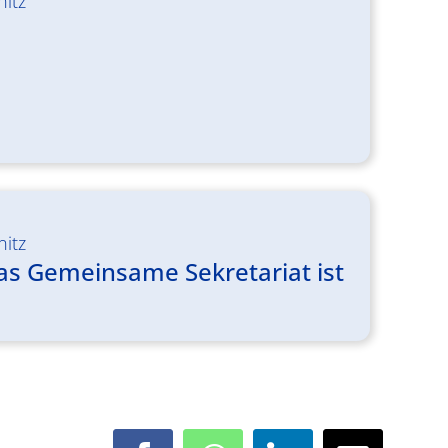
nitz
nitz
Das Gemeinsame Sekretariat ist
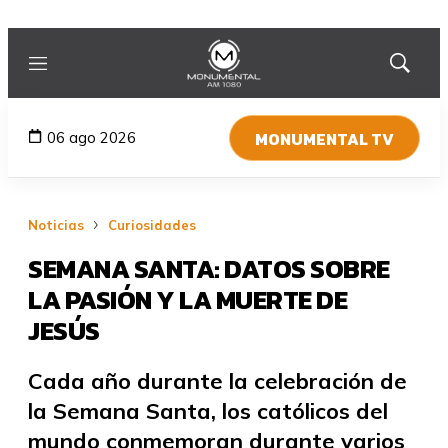
Menú
Mostrar
búsqued
MONUMENTAL TV
06 ago 2026
Noticias
Curiosidades
SEMANA SANTA: DATOS SOBRE
LA PASIÓN Y LA MUERTE DE
JESÚS
Cada año durante la celebración de
la Semana Santa, los católicos del
mundo conmemoran durante varios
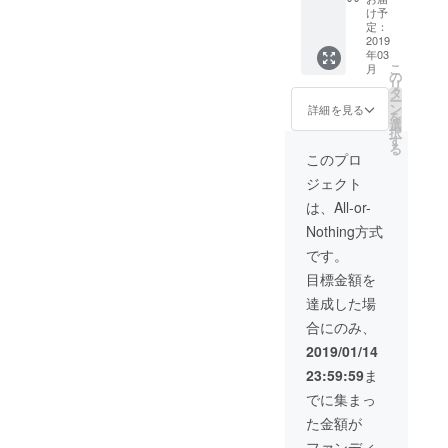
カスの
け予
写真集
定：
を各3冊
2019
年03
とカレ
こ
月
ンダー3
の
リ
冊を
タ
ー
持っ
ン
詳細を見る
を
て、直
選
択
接
す
る
YUNTA
このプロ
WAYが
ジェクト
逢いに
行き感
は、All-or-
謝の気
Nothing方式
持ちを
伝える
です。
目標金額を
達成した場
合にのみ、
2019/01/14
23:59:59
ま
でに集まっ
た金額が
ファンディ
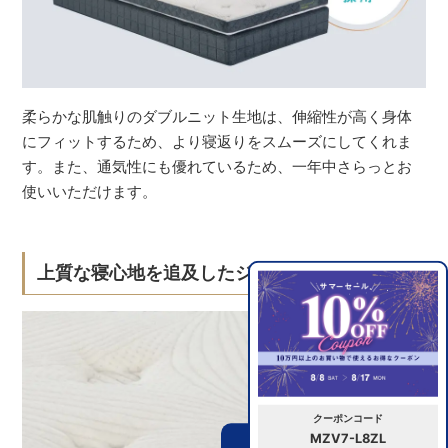
柔らかな肌触りのダブルニット生地は、伸縮性が高く身体
にフィットするため、より寝返りをスムーズにしてくれま
す。また、通気性にも優れているため、一年中さらっとお
使いいただけます。
上質な寝心地を追及したジャンプキルト
クーポンコード
MZV7-L8ZL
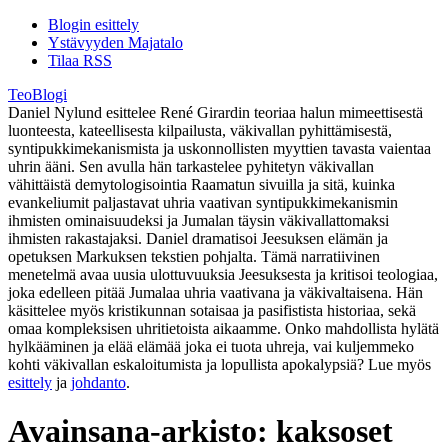
Blogin esittely
Ystävyyden Majatalo
Tilaa RSS
TeoBlogi
Daniel Nylund esittelee René Girardin teoriaa halun mimeettisestä
luonteesta, kateellisesta kilpailusta, väkivallan pyhittämisestä,
syntipukkimekanismista ja uskonnollisten myyttien tavasta vaientaa
uhrin ääni. Sen avulla hän tarkastelee pyhitetyn väkivallan
vähittäistä demytologisointia Raamatun sivuilla ja sitä, kuinka
evankeliumit paljastavat uhria vaativan syntipukkimekanismin
ihmisten ominaisuudeksi ja Jumalan täysin väkivallattomaksi
ihmisten rakastajaksi. Daniel dramatisoi Jeesuksen elämän ja
opetuksen Markuksen tekstien pohjalta. Tämä narratiivinen
menetelmä avaa uusia ulottuvuuksia Jeesuksesta ja kritisoi teologiaa,
joka edelleen pitää Jumalaa uhria vaativana ja väkivaltaisena. Hän
käsittelee myös kristikunnan sotaisaa ja pasifistista historiaa, sekä
omaa kompleksisen uhritietoista aikaamme. Onko mahdollista hylätä
hylkääminen ja elää elämää joka ei tuota uhreja, vai kuljemmeko
kohti väkivallan eskaloitumista ja lopullista apokalypsiä? Lue myös
esittely
ja
johdanto
.
Avainsana-arkisto:
kaksoset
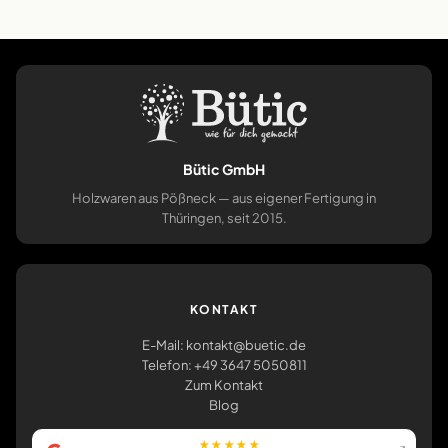
Bütic GmbH
Holzwaren aus Pößneck — aus eigener Fertigung in
Thüringen, seit 2015.
KONTAKT
E-Mail: kontakt@buetic.de
Telefon: +49 3647 5050811
Zum Kontakt
Blog
★★★★★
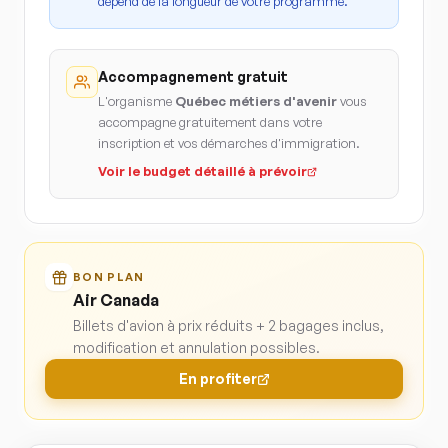
dépend de la longueur de votre programme.
Accompagnement gratuit
L'organisme
Québec métiers d'avenir
vous
accompagne gratuitement dans votre
inscription et vos démarches d'immigration.
Voir le budget détaillé à prévoir
BON PLAN
Air Canada
Billets d'avion à prix réduits + 2 bagages inclus,
modification et annulation possibles.
En profiter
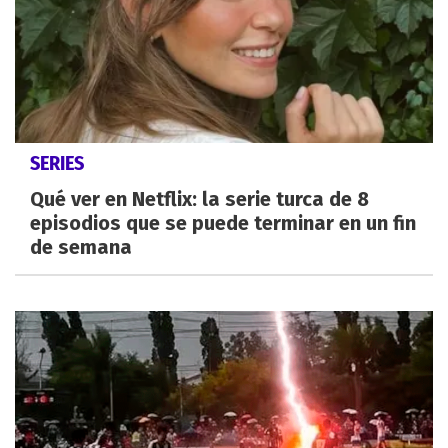
SERIES
Qué ver en Netflix: la serie turca de 8
episodios que se puede terminar en un fin
de semana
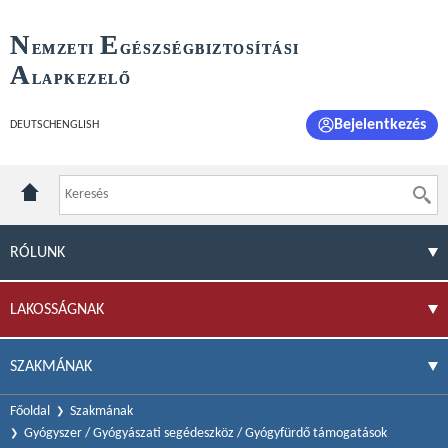
N
E
EMZETI
GÉSZSÉGBIZTOSÍTÁSI
A
LAPKEZELŐ
Bejelentkezés
DEUTSCH
ENGLISH
RÓLUNK
LAKOSSÁGNAK
SZAKMÁNAK
Főoldal
Szakmának
Gyógyszer / Gyógyászati segédeszköz / Gyógyfürdő támogatások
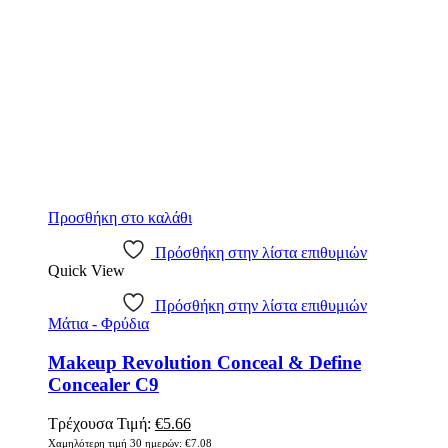
Προσθήκη στο καλάθι
Πρόσθήκη στην λίστα επιθυμιών
Quick View
Πρόσθήκη στην λίστα επιθυμιών
Μάτια - Φρύδια
Makeup Revolution Conceal & Define
Concealer C9
Original
Η
Τρέχουσα Τιμή:
€
5.66
price
τρέχουσα
Χαμηλότερη τιμή 30 ημερών:
€
7.08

****

WHAT YOU HAVE TO DO = Using the records above, copy every line that has the word "votre" in it.

WORKED SOLUTION =
dépend de la longueur de votre programme.
accompagne gratuitement dans votre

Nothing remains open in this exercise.